Section 8: Liability
(1) simpleshow assumes no responsibility or liability for any lost data, error, omission, interruption, deletion, defect, delay in operation or transmission, communications line failure, theft or destruction, or unauthorized access to, or alteration of, any user communication. simpleshow is not responsible or liable for any problems or technical malfunction of any telephone network or lines, computer online systems, servers or providers, computer equipment, mobile devices, software, or failure of email due to technical problems or traffic congestion on the internet, including injury or damage to any computer or mobile device related to or resulting from use of the services.
(2) To the extent permitted by applicable law, simpleshow shall not, under any circumstances, be responsible for any direct, indirect, special, incidental, consequential, or punitive damages in any way arising from or relating to user’s reliance upon, or user’s use of or inability to use the services or the software or any user content, whether such claims are based in contract, tort, or any other legal theory, and whether or not simpleshow is advised of the possibility of such damages. The foregoing shall not limit simpleshow’s liability resulting from the breach of material contractual duties (principal obligations) as well as to liability for any other damages due to arising from any willful or grossly negligent violation of duties by simpleshow, its legal representatives, or vicarious agents. Material contractual duties shall be deemed such duties the fulfillment of which is necessary to achieve the object of the contract.
(3) In case any material contractual duties are violated, simpleshow shall be liable only for the direct and foreseeable damages which are typical of the contract, if such damages were caused by simple negligence, unless the claims for damages by the User are due to a violation of life, body or health.
(4) The limitations under paragraphs 1, 2 and 3 shall also apply for the benefit of the legal representatives and vicarious agents of simpleshow, if any claims are asserted directly against them.
(5) The limitations of liability under paragraphs 1, 2 and 3 shall not apply to the extent that simpleshow fraudulently concealed the defect or provided a guarantee for the condition of the service.
Section 9: Rights of Third Parties
(1) simpleshow guarantees that to simpleshow’s knowledge the Software is free of third-party rights. In the event that third parties make legitimate claims against the Software that compromise the Customer’s use of the software, simpleshow is entitled either to modify the software by its own judgment in a way that the Software no longer violates the third-party rights, to purchase the necessary licenses from the third party, or to provide alternative software. Should these options be unfeasible or unreasonable for simpleshow, simpleshow is entitled to cancel the affected service packages. In such an event, advance payments for usage periods during which the software can no longer be used due to the cancelation shall be reimbursed.
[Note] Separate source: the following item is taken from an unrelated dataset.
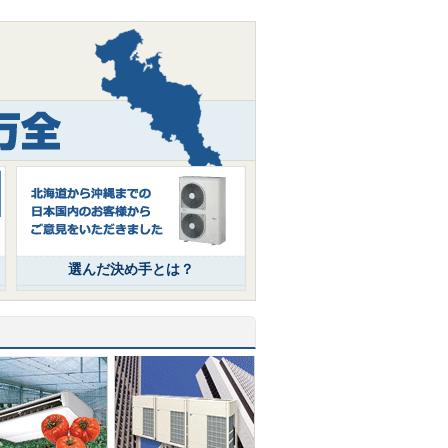
選んだ決め手とは？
(2) The Customer guarantees that it is not violating the rights of any third parties or otherwise violating the law by creating the Customer Videos.Thisespeciallyapplies to the use of copyright, design, or trademark-protected content or any defamatory, criminal, or otherwise illegal content in Customer Videos. The Customer absolves simpleshow, its entities, employees, and agents of all costs and damages resulting from a violation of the Customer’s aforementioned duties. This also includes compensation for suitable legal costs.
Section 10: Term and Termination
(1) The contact’s term is indefinite and may be terminated with due notice of three months taking effect at the end of a contractual year. In the absence of a termination or if the termination is not timely, the contract automatically renews by an additional year.
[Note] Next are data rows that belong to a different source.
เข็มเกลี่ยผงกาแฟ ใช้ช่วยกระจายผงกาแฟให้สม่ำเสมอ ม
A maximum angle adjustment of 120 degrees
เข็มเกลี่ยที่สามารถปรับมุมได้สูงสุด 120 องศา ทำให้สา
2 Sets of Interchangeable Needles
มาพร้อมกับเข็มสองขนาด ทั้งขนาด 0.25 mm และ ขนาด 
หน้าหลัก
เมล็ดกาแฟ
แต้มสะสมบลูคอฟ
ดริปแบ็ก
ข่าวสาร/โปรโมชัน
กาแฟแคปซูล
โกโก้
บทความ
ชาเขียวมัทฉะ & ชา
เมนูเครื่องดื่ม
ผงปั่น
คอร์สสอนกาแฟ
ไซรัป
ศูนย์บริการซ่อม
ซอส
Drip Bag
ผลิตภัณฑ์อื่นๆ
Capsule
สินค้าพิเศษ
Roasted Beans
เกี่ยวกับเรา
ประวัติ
(2) The right to terminate for good cause remains unaffected. Good cause for simpleshow to terminate is particularly present if:
(3) In the event of termination, the customer’s right to use the software expires. However, simpleshow shall enable the Customer to download previously created Customer Videos using administrative user accounts. However, this does not apply if simpleshow terminates for good cause or if the customer is in arrears on payments. The Customer has no entitlement to the permanent retrievability of the Customer Videos after termination.
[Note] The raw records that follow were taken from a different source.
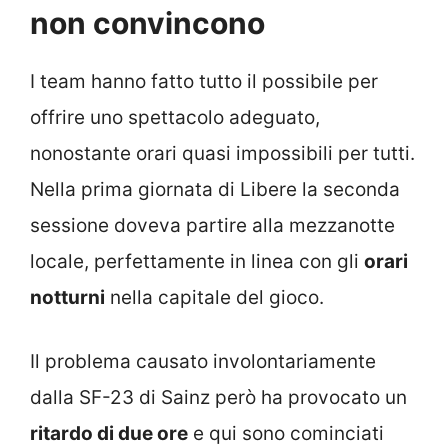
non convincono
I team hanno fatto tutto il possibile per
offrire uno spettacolo adeguato,
nonostante orari quasi impossibili per tutti.
Nella prima giornata di Libere la seconda
sessione doveva partire alla mezzanotte
locale, perfettamente in linea con gli
orari
notturni
nella capitale del gioco.
Il problema causato involontariamente
dalla SF-23 di Sainz però ha provocato un
ritardo di due ore
e qui sono cominciati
Section 11: Concluding Provisions
(1) Contracts and legal relations between simpleshow and the customer shall be governed and construed in accordance with laws of the state of Delaware, without regards to its conflict of law principles and excluding the UN Convention on Contracts for the International Sale of Goods(CISG).
(2) The customer hereby consents to the exclusive jurisdiction of either Singapore, Hong Kong or Kuala Lumpur (Malaysia) with respect to any dispute arising under these General Terms and Conditions or any contractual agreement between the customer and simpleshow.
(3) In the event that individual provisions of the contract are legally invalid, the remaining provisions shall remain in force. The invalid provisions are to be replaced by the statutory rules, if applicable. However, if this would constitute unreasonable hardship for one of the parties to the contract, the entire contract is to be declared invalid.